_Records for the exercise:_
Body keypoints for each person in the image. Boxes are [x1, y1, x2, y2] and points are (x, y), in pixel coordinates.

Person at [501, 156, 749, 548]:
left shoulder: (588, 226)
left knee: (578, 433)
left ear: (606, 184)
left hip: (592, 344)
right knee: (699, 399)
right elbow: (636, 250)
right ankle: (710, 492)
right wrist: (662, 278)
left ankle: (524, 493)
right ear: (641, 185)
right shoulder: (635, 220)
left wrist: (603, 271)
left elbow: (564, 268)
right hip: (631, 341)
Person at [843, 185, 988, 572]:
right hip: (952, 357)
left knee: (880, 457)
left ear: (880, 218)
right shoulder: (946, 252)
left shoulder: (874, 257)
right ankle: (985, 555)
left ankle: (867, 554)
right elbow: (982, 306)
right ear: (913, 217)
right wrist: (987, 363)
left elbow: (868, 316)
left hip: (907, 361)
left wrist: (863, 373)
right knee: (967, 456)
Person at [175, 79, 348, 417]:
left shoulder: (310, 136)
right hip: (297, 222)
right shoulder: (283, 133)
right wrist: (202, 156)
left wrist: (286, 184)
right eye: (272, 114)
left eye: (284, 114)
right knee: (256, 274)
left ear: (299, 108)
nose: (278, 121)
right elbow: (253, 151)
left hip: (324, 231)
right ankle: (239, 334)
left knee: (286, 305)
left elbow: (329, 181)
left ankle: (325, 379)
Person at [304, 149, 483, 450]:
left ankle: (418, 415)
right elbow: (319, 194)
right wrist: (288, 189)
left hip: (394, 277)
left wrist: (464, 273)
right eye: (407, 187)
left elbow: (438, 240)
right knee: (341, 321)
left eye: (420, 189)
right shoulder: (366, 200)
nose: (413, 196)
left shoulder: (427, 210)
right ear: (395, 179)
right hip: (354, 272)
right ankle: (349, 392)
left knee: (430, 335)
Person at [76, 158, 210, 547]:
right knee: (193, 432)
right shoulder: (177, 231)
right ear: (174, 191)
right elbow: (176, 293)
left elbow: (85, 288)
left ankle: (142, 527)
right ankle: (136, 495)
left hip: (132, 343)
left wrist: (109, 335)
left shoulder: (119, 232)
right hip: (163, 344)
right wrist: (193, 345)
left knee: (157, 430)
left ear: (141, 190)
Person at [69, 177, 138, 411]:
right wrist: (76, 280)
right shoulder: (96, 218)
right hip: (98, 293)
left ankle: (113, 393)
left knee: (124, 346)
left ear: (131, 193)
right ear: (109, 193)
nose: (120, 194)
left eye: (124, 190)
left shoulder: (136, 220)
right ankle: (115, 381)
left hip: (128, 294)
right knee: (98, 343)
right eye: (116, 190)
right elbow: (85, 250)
---
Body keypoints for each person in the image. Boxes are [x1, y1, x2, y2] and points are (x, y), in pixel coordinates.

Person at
...
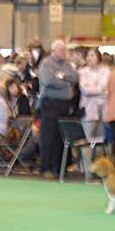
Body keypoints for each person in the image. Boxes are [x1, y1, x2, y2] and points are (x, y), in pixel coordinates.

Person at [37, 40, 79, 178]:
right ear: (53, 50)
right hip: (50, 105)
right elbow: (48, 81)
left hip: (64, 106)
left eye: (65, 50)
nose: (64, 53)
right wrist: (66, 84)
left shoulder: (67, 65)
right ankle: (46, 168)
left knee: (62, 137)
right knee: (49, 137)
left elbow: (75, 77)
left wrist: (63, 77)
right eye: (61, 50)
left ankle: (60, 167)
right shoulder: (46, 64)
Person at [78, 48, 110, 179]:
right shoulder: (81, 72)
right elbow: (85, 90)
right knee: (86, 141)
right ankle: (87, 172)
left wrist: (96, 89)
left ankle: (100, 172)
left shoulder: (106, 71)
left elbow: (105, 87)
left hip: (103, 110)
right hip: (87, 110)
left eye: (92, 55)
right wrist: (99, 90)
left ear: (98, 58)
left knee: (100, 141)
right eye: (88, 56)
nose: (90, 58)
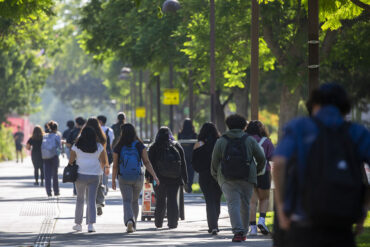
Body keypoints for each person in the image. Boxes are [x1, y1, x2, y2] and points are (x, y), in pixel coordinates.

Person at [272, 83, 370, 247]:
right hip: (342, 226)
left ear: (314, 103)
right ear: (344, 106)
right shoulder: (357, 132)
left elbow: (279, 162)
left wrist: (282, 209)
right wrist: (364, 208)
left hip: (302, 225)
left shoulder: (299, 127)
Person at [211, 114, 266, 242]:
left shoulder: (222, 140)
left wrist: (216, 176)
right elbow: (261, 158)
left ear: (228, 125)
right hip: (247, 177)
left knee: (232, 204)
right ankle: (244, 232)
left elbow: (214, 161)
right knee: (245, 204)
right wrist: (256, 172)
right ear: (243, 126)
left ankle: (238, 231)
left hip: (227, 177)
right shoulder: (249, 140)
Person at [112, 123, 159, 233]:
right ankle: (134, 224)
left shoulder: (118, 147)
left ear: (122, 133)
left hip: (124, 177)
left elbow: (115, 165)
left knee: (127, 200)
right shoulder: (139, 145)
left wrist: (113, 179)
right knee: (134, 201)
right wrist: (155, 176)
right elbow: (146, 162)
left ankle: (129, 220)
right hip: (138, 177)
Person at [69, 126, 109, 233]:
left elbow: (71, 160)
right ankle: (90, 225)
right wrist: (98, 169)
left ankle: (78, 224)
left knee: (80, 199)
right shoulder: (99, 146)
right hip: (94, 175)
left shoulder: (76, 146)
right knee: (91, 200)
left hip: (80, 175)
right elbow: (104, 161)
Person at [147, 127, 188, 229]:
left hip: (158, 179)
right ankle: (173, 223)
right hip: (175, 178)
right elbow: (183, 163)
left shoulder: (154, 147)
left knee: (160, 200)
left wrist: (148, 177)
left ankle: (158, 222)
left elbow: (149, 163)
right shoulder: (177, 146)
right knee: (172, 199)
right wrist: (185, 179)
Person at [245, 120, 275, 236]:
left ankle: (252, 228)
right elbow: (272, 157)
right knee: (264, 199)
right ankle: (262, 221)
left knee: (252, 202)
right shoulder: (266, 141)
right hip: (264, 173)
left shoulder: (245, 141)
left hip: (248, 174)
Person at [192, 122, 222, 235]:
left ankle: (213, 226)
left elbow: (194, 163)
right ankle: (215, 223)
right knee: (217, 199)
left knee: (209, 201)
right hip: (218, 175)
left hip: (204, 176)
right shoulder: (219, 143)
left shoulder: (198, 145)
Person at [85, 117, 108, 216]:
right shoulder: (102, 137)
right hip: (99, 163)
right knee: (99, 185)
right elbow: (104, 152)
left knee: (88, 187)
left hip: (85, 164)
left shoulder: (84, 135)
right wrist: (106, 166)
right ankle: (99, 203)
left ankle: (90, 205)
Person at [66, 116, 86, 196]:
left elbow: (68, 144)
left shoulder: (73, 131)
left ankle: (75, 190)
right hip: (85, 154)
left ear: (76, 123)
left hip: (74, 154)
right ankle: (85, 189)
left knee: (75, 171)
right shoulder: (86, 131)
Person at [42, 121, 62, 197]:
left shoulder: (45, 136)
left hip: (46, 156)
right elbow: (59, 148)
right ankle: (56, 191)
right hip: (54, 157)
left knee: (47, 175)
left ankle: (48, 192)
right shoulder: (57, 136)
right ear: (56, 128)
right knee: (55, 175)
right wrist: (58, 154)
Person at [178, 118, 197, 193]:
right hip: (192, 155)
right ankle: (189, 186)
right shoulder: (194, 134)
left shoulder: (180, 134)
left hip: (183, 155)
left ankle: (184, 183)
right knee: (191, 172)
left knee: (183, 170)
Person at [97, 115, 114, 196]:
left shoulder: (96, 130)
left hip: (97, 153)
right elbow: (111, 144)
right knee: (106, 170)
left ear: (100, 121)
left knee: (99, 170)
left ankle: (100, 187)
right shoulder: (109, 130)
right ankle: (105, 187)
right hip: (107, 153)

_Problem requirements:_ Give back the records above exactly, limited to the lines between the one holding "left shoulder: (310, 136)" and the one holding "right shoulder: (177, 231)", inclusive.

_Response to this task:_
left shoulder: (310, 136)
right hip: (297, 222)
right shoulder: (283, 133)
right wrist: (202, 156)
left wrist: (286, 184)
right eye: (272, 114)
left eye: (284, 114)
right knee: (256, 274)
left ear: (299, 108)
nose: (278, 121)
right elbow: (253, 151)
left hip: (324, 231)
right ankle: (239, 334)
left knee: (286, 305)
left elbow: (329, 181)
left ankle: (325, 379)
Person at [304, 149, 483, 450]:
left ankle: (418, 415)
right elbow: (319, 194)
right wrist: (288, 189)
left hip: (394, 277)
left wrist: (464, 273)
right eye: (407, 187)
left elbow: (438, 240)
right knee: (341, 321)
left eye: (420, 189)
right shoulder: (366, 200)
nose: (413, 196)
left shoulder: (427, 210)
right ear: (395, 179)
right hip: (354, 272)
right ankle: (349, 392)
left knee: (430, 335)
Person at [76, 158, 210, 547]:
right knee: (193, 432)
right shoulder: (177, 231)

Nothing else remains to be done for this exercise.